And while the United States fails to comprehensively confront this ticking time bomb, sectarian tensions in Iraq continue to bubble up to the surface. Returning to Graeme Wood’s seminal essay on ISIS in The Atlantic, the limits of Shia forces’ ability to neutralize the ISIS threat were always apparent to American policy. What’s more, it’s not clear ISIS would not welcome exactly the kind of retributive violence Iraq is witness to today.
Given everything we know about the Islamic State, continuing to slowly bleed it, through air strikes and proxy warfare, appears the best of bad military options.
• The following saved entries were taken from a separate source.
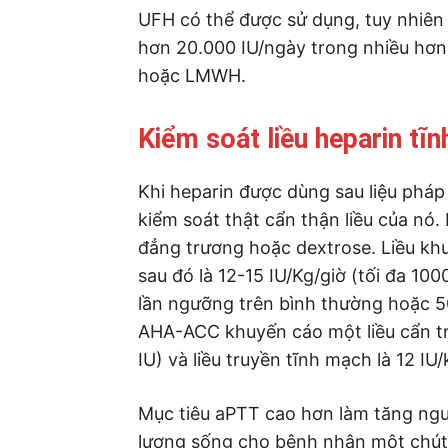
UFH có thể được sử dụng, tuy nhiên
hơn 20.000 IU/ngày trong nhiều hơn
hoặc LMWH.
Kiểm soát liều heparin tĩ
Khi heparin được dùng sau liệu pháp
kiểm soát thật cẩn thận liều của nó
đẳng trương hoặc dextrose. Liều khu
sau đó là 12-15 IU/Kg/giờ (tối đa 100
lần ngưỡng trên bình thường hoặc 50-
AHA-ACC khuyến cáo một liều cẩn tr
IU) và liều truyền tĩnh mạch là 12 IU
Mục tiêu aPTT cao hơn làm tăng ngu
lượng sống cho bệnh nhân một chút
Neither the Kurds nor the Shia will ever subdue and control the whole Sunni heartland of Syria and Iraq—they are hated there, and have no appetite for such an adventure anyway. But they can keep the Islamic State from fulfilling its duty to expand. And with every month that it fails to expand, it resembles less the conquering state of the Prophet Muhammad than yet another Middle Eastern government failing to bring prosperity to its people.
The humanitarian cost of the Islamic State’s existence is high. But its threat to the United States is smaller than its all too frequent conflation with al-Qaeda would suggest. Al-Qaeda’s core is rare among jihadist groups for its focus on the “far enemy” (the West); most jihadist groups’ main concerns lie closer to home. That’s especially true of the Islamic State, precisely because of its ideology. It sees enemies everywhere around it, and while its leadership wishes ill on the United States, the application of Sharia in the caliphate and the expansion to contiguous lands are paramount. Baghdadi has said as much directly: in November he told his Saudi agents to “deal with the rafida [Shia] first … then al-Sulul [Sunni supporters of the Saudi monarchy] … before the crusaders and their bases.”
All the while, the White House dithers and hopes that the music doesn’t stop playing while Obama occupies the chair behind the Resolute Desk.